Handling POST data sent by html form in CGI C

Question

So, as I said a few days ago, I'm trying to make a login script using CGI-C on a Apache server.

My form is submitting two variables to Test.cgi: username and password (pattern 2 to 40 characters only) using the POST method.

here is my code so far:

#include <stdio.h>
#include <stdlib.h>
int main(void) 
{
char *lengthy;
int figures;
char somelimit[512];
lengthy = getenv("CONTENT_LENGTH");
figures = atoi(lengthy);
fgets(somelimit, figures, stdin);
printf("Content-type: text/html

");
printf("%s
", somelimit);
return 0;
}

Q. How do I extract username and password values from stdin? A normal return I'm getting in the above case is "username=xyz&password=xyz12" how do I process this?

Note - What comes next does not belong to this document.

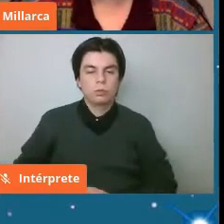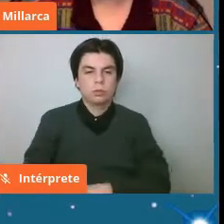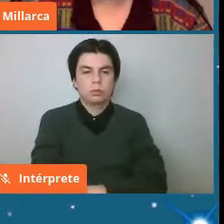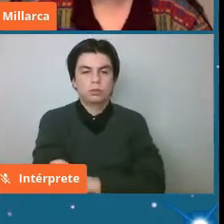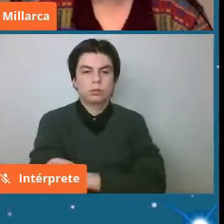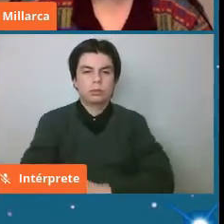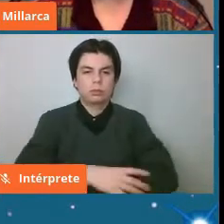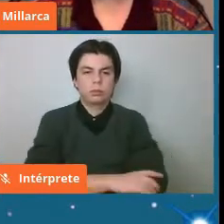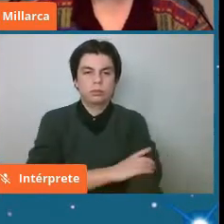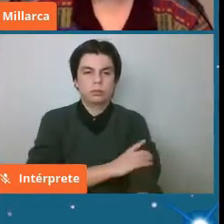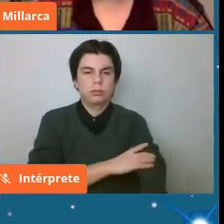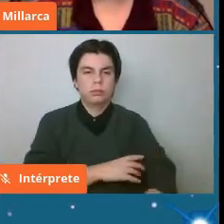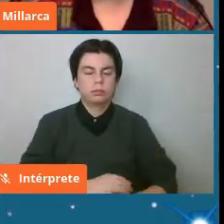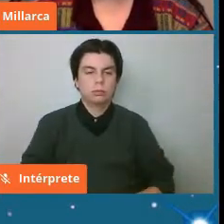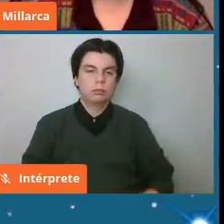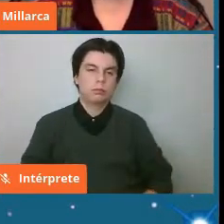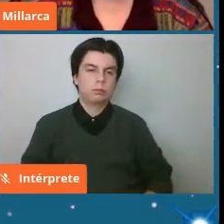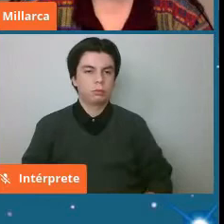distribución de asteroides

Q.I want to limit what I read from CONTENT_LENGTH header, in-case of a malformed CONTENT-LENGTH header.

what type of Data is this header returning? I know it is supposed to return a "Decimal no of Octets". Valid values are 0 or more. I want to take 1 to X, where X is the upper limit, considering I have two variables, username/password, both limited to 40 characters each in html form.

I tried int[] and char[], instead of the pointer. Why can't I convert it directly with something like:

int some[1024];
some = atoi(gentenv("CONTENT_LENGTH"));

why is atoi considered unsafe?

Q. How do I take only the stdin to contain only US-ASCII characters, to avoid malformed message-body.

I'm a C Newbie, so please go easy :) PS: Please don't recommend any frameworks/web-servers, etc.

Edit:I just realized that perhaps I asked too many questions. Sorry about that. I'm going to fix this post to make it cohesive and well bounded. Please stand by.

Edit2: This is the final question, no more edits. I will accept an answer which at least answers 2 out of 3 questions above.

Answer 1

A lot of things going on here, and a lot of questions.

First, I recommend that you not output your HTTP header until you're about to output the rest. It's more logical that way, and allows you to output a Redirect header instead if something in your program requires it.

Second, use strtoul() instead of atoi(), since the latter has no error-checking.

You only need one buffer, not two; and I recommend you allocate it dynamically based off the content length. Use malloc() and don't forget to check the return value. Do NOT try to anticipate the upper bounds of your content length.

You'll have to decode the argument string to get any values out. What you do with them is up to you, but handling user names and passwords is a wholly separate topic that could take days to cover. But suffice it to say, never EVER store a password in plain text in a file.

CONTENT_LENGTH is text passed by stdin. That text includes the number of bytes of content. You will have to convert the text to an integer type, probably size_t, before it is useful to you. That's what your atoi() function is doing (which, again, you should replace with strtoul())

Use HTTPS.

Stop emitting your Content-type header prematurely. Then, if you decide you need to redirect, you can emit a Redirect header instead.

getenv() returns a pointer to a static text block that you cannot change. If you copy the pointer, you cannot change the text in the string. If you copy the string to a new array, you would be able to change the text in the string; however, I cannot think of a reason why you'd want to do that.

In your current code, you do not allocate any memory off the heap so you do not need to call free(). However, I recommend you rethink this aspect of your design.